Thursday, October 20, 2011

4.5 years

Dear Addison,

My sweet, sweet girl. You're growing so fast. You no longer look or sound like a baby, even a toddler. Overnight you've become this little girl, with a distinct personality and your own sense of being. You're self sufficient and independent, but still come to me for help when you think something is too hard. Most of the time it's not and I make you do it on your own. The sense of accomplishment I see in your eyes makes me proud. You still have a shyness about you that comes out when we're parting ways with each other. At night you always need one more kiss or one more hug. You like to hold on to my pointer finger as I walk away. You smile at me as our hands slip apart and I whisper "sweet dreams". I always check on you soon after that. I get one last hug and an "I love you mommy". It may be the sweetest thing I hear all day.
You're still not a true girlie girl, which is okay with me. We play dress up sometimes and you love when I paint your fingernails. I know if there is a shade of purple in the mix that you will pick that color. You don't mind when I trim your finger and toe nails as long as there is a tv show to keep you occupied. For some reason you always know when I'm at the pinky toe. You have this fear that cutting the pinky toe is going to hurt. I always fake you out and get it done and then remind you that it didn't hurt. But it doesn't matter. You do the same thing every time.

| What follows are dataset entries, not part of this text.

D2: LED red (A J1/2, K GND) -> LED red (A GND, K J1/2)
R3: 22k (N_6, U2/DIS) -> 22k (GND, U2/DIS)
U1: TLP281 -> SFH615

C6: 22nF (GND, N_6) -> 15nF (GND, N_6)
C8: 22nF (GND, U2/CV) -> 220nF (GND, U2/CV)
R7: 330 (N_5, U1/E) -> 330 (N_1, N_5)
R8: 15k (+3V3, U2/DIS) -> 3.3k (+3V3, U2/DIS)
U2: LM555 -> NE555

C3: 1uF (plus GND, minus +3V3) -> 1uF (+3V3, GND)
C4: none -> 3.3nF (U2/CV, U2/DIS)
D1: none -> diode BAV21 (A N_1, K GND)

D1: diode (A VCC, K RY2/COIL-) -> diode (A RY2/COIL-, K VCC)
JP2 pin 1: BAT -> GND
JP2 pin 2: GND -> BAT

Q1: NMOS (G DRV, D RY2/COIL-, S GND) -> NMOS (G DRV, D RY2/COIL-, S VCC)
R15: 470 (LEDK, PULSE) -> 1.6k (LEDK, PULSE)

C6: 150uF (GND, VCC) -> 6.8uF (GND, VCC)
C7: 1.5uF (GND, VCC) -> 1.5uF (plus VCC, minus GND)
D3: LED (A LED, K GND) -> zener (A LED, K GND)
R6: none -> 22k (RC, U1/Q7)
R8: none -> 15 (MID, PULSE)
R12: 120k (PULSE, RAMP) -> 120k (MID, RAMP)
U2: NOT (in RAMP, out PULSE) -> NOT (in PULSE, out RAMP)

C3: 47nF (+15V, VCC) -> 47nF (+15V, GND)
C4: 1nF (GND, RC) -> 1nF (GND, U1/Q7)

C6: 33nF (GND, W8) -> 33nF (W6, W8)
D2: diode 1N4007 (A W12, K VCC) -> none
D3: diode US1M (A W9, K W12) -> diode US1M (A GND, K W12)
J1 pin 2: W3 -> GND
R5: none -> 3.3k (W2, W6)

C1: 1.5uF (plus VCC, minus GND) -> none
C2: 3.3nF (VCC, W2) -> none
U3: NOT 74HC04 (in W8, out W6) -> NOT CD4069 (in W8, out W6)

I do have to mention the small fits you have been throwing lately. I'm hoping it's all a phase that will pass sooner rather than later. Every time I begin to brush your hair I'm met with an "owie" and that's before I've reached a tangle. Then it escalates into a crying fit of no's and I don't want to's. Every morning there are tears. You don't want to brush your hair or your teeth. You don't want to get dressed or put your shoes on. At night you don't want to do this, that or the other. It makes me sad that you're spending a lot of time in your room, but since I've started sticking to consequences it's gotten a little better.
For the past two months or so you've been playing soccer. I think you really enjoyed it. It was so much fun to watch you transform into a true player. Each week you would get in and attack the ball more and more. By the end of the season you were actually kicking it a couple of times per game. There were no goals scored, but that's okay by me. It didn't make me any less proud of you. There were times when you would spend too much time eating snacks and not participate in the game. There was the one time you picked a weed and rushed it over to me, all while the game is going on. And I can't forget the time you ran over to kiss your sister because you needed more energy. I about died it was so sweet.
You and Morgan are attached at the hip. Just like any other siblings you have your moments, but most times you can be found side by side. You give her kisses and hugs as often as you can. Most of the time you play well together and the bickering we sometimes hear is usually over something insignificant. Like the toothbrushes. I finally had to label them because you keep wanting to switch. You don't care that it's gross. Everyday when I pick you up from school I find you both playing together at the fence. Yesterday I had a parent/teacher conference where I heard nothing but good things about how well you are doing in school. You love to learn. You love to solve problems. You love to tell stories. Sometimes they are really long, but I listen patiently. Puzzles, drawing and games are favorites. You like to play Candy Land, Chutes & Ladders, and Hi Ho Cherry-O as much as possible.
This past weekend we went and had family pictures taken. You had two mini candy bars before we left the house, more candy during the photo shoot and the promise of a doll after it was all over as motivation to cooperate and smile. Sometimes as parents you just do what you have to do. I didn't care because it worked. The picture above is one of my favorites. I'm not sharing my ultimate favorite because it's a surprise for the Christmas card, but trust me. You did good.

I love you as big as the sky and as big as the ocean.